The jury is out on whether current recommender systems execute power-seeking strategies to improve their supposedly myopic objective. But the incentive and means are clearly present, and to me it seems only a matter of time before we observe this behavior in the wild. Similarly, while I don't think current language models are creative or capable enough to execute a power seeking strategy, it seems like power seeking by a superintelligent language model would be rewarded with lower loss. If a language model could use its outputs to persuade humans to train it with more compute on more data thereby reducing its loss, there seems to be every incentive for the model to seek power in this way. 

As I understand it, GPT-3 and co are trained via self supervised learning with the goal of minimising predictive loss. During training, their actions/predictions do not influence their future observations in anyway. The training process does not select for trying to control/alter text input, because that is something impossible for the AI to accomplish during training.

As such, we shouldn't expect the AI to demonstrate such behaviour. It was not selected for power seeking.

There's an assumption that the text that language models are trained on can be coherently integrated somehow. But the input is a babel of unreliable and contradictory opinions. Training to convincingly imitate any of a bunch of opinions, many of which are false, may not result in a coherent model of the world, but rather a model of a lot of nonsense on the Internet.

Do you have much actual experience playing around with large language models?

text that language models are trained on can be coherently integrated somehow

In my experience, the knowledge/world model of GPT-3/ChatGPT are coherently integrated.

 

Training to convincingly imitate any of a bunch of opinions, many of which are false, may not result in a coherent model of the world, but rather a model of a lot of nonsense on the Internet.

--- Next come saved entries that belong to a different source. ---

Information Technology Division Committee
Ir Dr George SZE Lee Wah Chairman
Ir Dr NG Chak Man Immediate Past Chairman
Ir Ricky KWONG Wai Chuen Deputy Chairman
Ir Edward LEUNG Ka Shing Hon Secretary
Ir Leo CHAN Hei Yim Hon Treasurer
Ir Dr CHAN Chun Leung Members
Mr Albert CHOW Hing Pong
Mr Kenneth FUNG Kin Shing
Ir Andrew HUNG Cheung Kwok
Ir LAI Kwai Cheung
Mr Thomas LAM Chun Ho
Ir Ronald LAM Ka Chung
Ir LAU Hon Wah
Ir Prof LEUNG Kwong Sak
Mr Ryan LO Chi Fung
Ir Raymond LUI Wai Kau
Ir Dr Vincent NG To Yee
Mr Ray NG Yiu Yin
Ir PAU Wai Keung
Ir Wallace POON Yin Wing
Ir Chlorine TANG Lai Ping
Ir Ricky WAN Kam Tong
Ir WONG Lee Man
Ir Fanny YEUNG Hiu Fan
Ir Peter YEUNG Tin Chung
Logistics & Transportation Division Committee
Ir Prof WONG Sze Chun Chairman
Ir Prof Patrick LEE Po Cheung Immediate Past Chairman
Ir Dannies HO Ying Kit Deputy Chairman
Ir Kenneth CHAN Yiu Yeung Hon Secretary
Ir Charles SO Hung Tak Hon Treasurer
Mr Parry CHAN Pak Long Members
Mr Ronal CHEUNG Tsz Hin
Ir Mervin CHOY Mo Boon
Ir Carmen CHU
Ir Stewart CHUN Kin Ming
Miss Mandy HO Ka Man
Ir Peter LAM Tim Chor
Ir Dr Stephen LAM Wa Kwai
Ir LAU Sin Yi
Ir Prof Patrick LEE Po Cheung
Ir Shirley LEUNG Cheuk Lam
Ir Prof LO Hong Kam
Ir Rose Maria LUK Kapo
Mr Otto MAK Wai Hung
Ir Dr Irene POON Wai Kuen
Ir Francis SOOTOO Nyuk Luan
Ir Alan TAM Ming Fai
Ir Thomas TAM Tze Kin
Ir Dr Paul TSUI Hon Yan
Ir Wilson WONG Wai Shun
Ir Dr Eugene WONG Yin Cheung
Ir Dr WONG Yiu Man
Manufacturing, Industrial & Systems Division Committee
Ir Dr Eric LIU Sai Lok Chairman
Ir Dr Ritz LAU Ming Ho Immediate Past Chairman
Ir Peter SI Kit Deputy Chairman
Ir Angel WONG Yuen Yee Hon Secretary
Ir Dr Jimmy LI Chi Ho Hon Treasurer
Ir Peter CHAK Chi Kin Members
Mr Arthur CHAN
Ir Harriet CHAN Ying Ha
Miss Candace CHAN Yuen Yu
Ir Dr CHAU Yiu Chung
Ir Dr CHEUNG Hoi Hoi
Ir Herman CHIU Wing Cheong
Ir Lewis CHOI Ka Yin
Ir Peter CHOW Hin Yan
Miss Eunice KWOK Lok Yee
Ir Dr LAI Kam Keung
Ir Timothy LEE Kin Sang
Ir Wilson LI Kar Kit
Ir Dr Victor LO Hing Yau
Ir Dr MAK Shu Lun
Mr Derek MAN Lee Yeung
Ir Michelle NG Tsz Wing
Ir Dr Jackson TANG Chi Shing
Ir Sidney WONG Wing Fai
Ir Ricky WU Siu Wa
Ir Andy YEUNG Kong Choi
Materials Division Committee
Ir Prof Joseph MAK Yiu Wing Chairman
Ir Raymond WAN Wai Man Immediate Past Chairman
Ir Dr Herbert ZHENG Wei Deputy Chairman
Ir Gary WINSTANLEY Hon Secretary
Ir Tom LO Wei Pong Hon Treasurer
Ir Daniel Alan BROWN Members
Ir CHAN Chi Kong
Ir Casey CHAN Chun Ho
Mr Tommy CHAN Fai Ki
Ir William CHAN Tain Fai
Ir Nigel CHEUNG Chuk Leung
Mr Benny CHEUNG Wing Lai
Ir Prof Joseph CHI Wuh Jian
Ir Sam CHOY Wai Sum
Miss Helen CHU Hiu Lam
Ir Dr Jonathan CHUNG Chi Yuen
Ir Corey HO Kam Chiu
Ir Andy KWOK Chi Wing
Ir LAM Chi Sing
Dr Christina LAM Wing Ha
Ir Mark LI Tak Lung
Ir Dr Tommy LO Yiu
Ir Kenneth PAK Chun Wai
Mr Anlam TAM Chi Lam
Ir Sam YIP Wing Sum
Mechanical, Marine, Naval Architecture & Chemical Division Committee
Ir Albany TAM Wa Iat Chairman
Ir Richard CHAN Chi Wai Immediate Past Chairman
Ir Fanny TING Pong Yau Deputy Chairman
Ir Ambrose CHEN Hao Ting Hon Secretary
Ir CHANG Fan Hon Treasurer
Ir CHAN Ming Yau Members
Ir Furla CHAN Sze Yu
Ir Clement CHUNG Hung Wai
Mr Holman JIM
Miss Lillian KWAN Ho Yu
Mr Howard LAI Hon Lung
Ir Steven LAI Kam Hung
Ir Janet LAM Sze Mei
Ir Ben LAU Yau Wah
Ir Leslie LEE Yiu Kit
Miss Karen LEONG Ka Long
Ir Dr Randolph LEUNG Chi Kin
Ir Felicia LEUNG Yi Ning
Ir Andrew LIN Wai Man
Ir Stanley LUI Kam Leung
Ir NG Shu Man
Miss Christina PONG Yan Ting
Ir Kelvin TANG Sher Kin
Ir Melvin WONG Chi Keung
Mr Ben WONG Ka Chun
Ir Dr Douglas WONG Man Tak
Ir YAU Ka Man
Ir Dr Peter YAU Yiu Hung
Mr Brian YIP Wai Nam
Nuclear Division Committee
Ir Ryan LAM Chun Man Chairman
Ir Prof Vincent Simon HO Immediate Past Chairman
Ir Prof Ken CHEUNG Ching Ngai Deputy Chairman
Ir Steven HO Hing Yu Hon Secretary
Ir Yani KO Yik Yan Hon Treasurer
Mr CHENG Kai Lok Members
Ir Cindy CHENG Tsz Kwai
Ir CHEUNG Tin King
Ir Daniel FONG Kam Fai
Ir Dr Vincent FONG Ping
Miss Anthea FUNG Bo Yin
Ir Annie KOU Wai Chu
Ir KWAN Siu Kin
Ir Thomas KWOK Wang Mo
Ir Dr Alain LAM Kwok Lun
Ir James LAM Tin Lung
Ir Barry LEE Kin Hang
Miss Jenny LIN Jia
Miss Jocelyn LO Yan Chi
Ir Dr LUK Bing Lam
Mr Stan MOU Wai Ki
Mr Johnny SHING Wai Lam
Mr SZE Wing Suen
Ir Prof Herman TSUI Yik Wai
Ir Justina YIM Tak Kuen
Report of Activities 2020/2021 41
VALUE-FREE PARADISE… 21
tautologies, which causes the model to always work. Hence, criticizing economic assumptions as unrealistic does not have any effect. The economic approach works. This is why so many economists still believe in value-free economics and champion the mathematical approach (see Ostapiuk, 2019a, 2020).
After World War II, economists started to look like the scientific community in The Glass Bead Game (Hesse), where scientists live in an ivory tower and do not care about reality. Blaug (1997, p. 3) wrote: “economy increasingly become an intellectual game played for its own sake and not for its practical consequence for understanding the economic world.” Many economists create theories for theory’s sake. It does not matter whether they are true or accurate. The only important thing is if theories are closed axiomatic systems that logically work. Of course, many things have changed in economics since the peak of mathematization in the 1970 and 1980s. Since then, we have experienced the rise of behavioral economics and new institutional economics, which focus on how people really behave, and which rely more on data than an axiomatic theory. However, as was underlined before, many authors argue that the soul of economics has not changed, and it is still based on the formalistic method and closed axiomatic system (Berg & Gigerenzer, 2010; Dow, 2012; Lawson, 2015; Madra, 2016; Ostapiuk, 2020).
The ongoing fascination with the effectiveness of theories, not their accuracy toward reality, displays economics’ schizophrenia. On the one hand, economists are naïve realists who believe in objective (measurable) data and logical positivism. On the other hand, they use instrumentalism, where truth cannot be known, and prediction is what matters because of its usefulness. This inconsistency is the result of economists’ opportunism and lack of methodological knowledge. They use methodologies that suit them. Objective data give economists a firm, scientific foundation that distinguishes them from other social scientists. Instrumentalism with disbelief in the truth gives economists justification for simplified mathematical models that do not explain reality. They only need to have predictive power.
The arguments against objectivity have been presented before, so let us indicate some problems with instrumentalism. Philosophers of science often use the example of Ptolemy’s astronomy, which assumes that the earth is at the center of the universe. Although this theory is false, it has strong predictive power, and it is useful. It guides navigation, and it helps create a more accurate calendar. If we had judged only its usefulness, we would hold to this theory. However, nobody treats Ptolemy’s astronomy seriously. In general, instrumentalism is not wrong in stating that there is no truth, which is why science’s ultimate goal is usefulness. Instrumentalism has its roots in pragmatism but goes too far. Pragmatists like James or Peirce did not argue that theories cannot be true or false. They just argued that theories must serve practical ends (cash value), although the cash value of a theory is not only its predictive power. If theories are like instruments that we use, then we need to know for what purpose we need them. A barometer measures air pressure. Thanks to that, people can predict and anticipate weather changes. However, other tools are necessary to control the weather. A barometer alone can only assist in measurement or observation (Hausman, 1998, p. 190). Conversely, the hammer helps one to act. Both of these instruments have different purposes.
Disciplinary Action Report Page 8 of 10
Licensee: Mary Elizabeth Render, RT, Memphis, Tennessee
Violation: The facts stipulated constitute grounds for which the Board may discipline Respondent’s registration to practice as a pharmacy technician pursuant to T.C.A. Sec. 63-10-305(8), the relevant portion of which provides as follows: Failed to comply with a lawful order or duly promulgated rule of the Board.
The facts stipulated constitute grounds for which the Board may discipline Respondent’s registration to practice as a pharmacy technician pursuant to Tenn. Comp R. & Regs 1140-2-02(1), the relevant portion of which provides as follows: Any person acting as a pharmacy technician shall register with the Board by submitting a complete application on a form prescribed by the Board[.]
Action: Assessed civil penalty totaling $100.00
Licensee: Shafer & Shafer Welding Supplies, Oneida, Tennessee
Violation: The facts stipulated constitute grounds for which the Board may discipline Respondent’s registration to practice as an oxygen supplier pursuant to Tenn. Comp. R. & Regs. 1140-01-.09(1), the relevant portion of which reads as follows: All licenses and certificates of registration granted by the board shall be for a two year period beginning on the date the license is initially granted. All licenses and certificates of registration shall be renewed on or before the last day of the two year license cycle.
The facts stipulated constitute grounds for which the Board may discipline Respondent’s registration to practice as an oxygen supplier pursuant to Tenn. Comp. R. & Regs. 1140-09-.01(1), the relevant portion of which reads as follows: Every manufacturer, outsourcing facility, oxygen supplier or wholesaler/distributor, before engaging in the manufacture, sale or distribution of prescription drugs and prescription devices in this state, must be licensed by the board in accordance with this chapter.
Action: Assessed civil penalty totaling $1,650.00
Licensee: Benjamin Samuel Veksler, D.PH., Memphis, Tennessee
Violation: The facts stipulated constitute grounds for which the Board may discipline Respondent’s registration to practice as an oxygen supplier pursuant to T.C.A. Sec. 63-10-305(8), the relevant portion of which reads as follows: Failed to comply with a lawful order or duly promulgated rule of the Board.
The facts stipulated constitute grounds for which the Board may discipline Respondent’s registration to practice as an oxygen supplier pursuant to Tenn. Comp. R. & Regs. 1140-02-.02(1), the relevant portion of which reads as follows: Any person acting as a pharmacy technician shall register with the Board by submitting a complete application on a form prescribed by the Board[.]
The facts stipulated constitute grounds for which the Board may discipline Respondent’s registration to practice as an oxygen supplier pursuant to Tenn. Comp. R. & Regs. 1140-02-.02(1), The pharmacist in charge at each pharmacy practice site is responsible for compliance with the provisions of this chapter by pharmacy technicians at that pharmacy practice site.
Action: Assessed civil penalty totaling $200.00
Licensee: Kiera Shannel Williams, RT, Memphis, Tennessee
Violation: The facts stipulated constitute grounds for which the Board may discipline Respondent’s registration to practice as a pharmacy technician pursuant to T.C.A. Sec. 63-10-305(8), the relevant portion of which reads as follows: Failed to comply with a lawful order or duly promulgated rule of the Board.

This seems empirically false to my experience using language models, and prima facie unlikely. Lots of text on the internet is just reporting about underlying reality:

  • Log files
  • Research papers
  • Academic and industry reports
  • Etc.

Learning to predict such reports of reality, would privilege processes that can learn the structure of reality.

 

Furthermore, text that is fact and text that is fiction is often distinguished in writing style or presentation. In my experience, large language models do not conflate fact or fiction.